Несмотря на сон, испугавший его, он проснулся невыносимо счастливым. Жажда жизни в нём словно усилилась, разрослась. Настоящее было светло, прошедшее развернулось перед ним всё ясней и ясней, и душа обновлялась живительной светлой надеждой на будущее.
Он чуть не вскрикнул, едва открывши глаза. Он в тот же миг осознал, что может и должен писать, однако не шевелился, страшась её разбудить, и неподвижно, почти даже бездумно полежал рядом с ней в темноте, ощущая отдохнувшее, какое-то особенно лёгкое тело, каким не ощущал его слишком давно, потом тихонько поднялся, оделся без малейшего шума, как вор, пробрался на ощупь к столу, стараясь ничего не задеть. Он сел, даже не скрипнув сиденьем для него приготовленного ею заранее стула с неудобной прямой жёсткой спинкой, нащупал пачку со спичками, взял одну и беззвучно потёр. Она вспыхнула внезапно, с лёгким шипением и ослепила его. Он встрепенулся, пугаясь, что это шипенье и особенно свет непременно разбудят её, и обернулся стремительно.
Она раскинулась широко и ровно дышала.
Огонёк обжёг ему пальцы и тотчас погас.

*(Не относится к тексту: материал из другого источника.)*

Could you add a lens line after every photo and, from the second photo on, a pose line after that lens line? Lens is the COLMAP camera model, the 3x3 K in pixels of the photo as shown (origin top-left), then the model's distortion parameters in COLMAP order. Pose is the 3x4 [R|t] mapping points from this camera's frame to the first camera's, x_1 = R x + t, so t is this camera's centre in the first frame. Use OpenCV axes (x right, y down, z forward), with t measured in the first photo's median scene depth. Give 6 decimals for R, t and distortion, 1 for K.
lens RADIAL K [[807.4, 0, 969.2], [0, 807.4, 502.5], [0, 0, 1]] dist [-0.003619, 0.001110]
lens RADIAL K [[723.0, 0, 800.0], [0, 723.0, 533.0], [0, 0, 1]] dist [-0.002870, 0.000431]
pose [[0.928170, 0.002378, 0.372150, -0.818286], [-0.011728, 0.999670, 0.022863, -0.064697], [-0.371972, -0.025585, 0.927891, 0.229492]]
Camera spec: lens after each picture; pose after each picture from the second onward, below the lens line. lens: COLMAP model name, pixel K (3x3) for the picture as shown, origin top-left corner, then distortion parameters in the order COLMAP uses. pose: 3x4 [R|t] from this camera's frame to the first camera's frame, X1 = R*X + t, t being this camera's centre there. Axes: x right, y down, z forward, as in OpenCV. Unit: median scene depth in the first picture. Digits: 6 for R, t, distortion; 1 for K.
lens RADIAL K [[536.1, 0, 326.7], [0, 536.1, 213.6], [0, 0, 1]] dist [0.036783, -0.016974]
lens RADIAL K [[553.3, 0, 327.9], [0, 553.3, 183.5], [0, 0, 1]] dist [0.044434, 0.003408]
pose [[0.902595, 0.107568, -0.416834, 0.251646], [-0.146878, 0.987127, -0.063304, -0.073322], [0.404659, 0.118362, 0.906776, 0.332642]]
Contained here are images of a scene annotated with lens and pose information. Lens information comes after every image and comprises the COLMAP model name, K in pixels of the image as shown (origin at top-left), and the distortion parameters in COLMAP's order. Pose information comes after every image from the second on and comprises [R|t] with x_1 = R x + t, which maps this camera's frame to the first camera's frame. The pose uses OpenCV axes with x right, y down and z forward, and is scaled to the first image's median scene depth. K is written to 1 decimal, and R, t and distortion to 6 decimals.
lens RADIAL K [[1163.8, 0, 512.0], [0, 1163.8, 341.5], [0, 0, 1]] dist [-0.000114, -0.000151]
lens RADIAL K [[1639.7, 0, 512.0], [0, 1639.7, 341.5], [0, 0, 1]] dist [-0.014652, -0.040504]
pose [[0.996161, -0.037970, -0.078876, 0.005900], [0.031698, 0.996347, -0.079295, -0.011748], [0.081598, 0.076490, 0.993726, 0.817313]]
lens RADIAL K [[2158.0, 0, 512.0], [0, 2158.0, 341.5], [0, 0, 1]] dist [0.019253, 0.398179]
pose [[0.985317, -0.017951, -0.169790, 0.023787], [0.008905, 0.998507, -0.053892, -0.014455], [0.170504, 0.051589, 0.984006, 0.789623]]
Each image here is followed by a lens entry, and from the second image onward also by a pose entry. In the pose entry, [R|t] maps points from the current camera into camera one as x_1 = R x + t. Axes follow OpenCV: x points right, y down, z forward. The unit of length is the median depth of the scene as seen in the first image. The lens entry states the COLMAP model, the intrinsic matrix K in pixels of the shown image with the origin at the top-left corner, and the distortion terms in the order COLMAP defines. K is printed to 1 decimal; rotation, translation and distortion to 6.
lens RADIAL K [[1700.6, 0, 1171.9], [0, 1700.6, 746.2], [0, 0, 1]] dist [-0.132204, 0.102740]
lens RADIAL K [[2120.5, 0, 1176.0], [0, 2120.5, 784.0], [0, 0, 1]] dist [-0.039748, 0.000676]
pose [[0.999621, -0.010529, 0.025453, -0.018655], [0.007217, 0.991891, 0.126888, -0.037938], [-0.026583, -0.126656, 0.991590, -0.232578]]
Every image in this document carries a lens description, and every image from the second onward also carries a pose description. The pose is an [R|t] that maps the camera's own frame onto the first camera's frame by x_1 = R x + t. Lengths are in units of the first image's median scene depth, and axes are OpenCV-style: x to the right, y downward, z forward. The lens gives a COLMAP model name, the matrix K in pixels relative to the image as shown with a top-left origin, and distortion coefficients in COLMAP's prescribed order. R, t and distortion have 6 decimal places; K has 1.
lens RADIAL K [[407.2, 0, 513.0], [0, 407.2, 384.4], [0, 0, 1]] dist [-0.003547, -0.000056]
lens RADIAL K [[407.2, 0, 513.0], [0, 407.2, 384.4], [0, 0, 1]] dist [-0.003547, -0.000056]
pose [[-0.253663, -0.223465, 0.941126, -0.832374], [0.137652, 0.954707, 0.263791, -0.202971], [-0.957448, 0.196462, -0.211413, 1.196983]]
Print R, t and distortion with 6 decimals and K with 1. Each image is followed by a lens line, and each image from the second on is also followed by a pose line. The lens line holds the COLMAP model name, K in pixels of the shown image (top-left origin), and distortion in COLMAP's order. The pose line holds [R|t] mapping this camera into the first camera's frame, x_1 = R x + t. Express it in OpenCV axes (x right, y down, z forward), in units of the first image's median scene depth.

Ещё с большей осторожностью потёр он другую и засветил стеариновую недорогую свечу.
На столе ждала его рукопись, тоже заботливо приготовленная ей для него.
Он раскрыл тетрадь с таким чувством, что вот сейчас лишь раскроет, как тотчас закончит статью, и, машинально взяв папиросу, прикурил её от свечи, но, тут же вздрогнув, придавил пальцами едва затлевшийся огонёк.
Ведь они располагали всего одной комнатой, и всю долгую ночь ей придётся дышать горьким, тяжёлым, настоявшимся дымом, который отравит ей кровь, и эта нездоровая кровь вольётся в совсем хрупкое, легко уязвимое тельце, жившее, неустанно росшее в ней.